Mac took one of the pathways and Catherine followed. It felt like plunging into a forest. The greenery was even denser than it appeared from above, a thick green canopy that wouldn’t be out of place in Amazonia. The air here felt cooler, smelled incredibly fresh, as if it were the outdoors instead of in some kind of high-tech cavern.
It wasn’t a just city park. A pretty break in a wall of buildings like most city parks were. It felt primal, not decorative. Utilitarian, all that beauty a side effect. Every now and again she saw signs of small scale cultivated crops. A pumpkin patch with plump orange pumpkins the size of boulders. Another small patch of artichokes. They passed a grove of oranges that smelled divine, rushing past it so fast she barely had time to smell it.
Again, everyone they met waved hello to Mac and looked curiously at Catherine being tugged along. The looks weren’t hostile in any way. Just curious. One man dressed in work clothes with a toolkit belt tried to stop Mac, who rotated his index finger—later—and whizzed past.
They pulled up in a side corridor where Mac ran full tilt toward a white door. Catherine was about to shout at him to stop when the door slid open at the last second. She rushed through it behind him and it slid closed behind her the moment she crossed the threshold.
CHAPTERSEVEN
SAN FRANCISCO—ARKA PHARMACEUTICALS
“Still gone, boss.”Barings was reporting from outside Catherine Young’s home, a small bungalow just off University Drive.
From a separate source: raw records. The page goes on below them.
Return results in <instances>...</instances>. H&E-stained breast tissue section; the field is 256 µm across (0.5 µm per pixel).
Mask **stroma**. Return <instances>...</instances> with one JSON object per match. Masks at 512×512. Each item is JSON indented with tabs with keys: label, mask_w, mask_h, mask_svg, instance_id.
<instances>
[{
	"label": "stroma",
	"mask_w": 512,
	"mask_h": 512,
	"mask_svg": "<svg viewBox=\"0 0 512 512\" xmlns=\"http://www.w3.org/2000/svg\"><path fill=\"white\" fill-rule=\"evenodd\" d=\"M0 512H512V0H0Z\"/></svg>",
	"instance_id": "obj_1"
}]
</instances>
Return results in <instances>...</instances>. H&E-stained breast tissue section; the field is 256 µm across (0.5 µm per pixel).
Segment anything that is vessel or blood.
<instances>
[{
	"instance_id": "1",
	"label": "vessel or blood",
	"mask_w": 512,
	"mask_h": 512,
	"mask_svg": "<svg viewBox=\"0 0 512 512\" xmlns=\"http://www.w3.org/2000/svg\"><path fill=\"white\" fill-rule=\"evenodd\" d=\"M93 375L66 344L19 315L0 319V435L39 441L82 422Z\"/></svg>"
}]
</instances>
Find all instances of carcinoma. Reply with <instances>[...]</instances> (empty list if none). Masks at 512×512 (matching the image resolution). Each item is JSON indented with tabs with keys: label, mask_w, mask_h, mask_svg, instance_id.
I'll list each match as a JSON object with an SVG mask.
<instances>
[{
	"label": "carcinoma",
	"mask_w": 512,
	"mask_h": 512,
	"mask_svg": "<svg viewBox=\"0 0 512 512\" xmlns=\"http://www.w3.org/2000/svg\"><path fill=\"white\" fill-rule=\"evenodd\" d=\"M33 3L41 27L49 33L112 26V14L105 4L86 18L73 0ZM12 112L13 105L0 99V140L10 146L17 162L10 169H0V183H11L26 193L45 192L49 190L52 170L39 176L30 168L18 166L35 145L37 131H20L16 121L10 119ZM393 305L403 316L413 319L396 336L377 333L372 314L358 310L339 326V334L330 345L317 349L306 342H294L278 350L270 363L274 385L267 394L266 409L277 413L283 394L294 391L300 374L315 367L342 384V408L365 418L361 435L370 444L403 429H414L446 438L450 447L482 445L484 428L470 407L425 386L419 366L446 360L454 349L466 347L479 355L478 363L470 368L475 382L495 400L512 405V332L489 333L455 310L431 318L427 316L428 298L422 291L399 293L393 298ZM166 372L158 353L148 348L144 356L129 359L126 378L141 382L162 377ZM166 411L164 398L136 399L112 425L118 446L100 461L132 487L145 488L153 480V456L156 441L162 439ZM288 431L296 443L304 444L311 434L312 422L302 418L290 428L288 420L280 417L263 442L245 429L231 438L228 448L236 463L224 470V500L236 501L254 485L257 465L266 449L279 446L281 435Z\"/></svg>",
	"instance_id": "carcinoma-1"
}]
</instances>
“Video,” Lee replied and a holo appeared in front of him. The outside was unassuming. Real estate prices were extremely high in the area and young professionals couldn’t afford much more than what Catherine had rented. “Get inside.”
Interesting.
The outside was bland, but Young had turned the inside of her home into a jewel.
Very interesting.
Lee had always considered Young an excellent researcher with nothing else to her. She had made no close friends in the company. She never went to the few company mixers Lee organized, more to get a feeling for his employees than a desire to ensure they had a healthy social life. He had his security team check everyone’s finances as a matter of course, with a bot checking for unusual income or expenditures. Young’s finances had never triggered a trip wire, ever. Her only income was her salary, and she saved 10% of it regularly, the rest going to normal expenditures and the maximum allowed in the company 401 (k) plan.
Young was the most talented and least interesting of his employees. No boyfriends, few social contacts, no vices.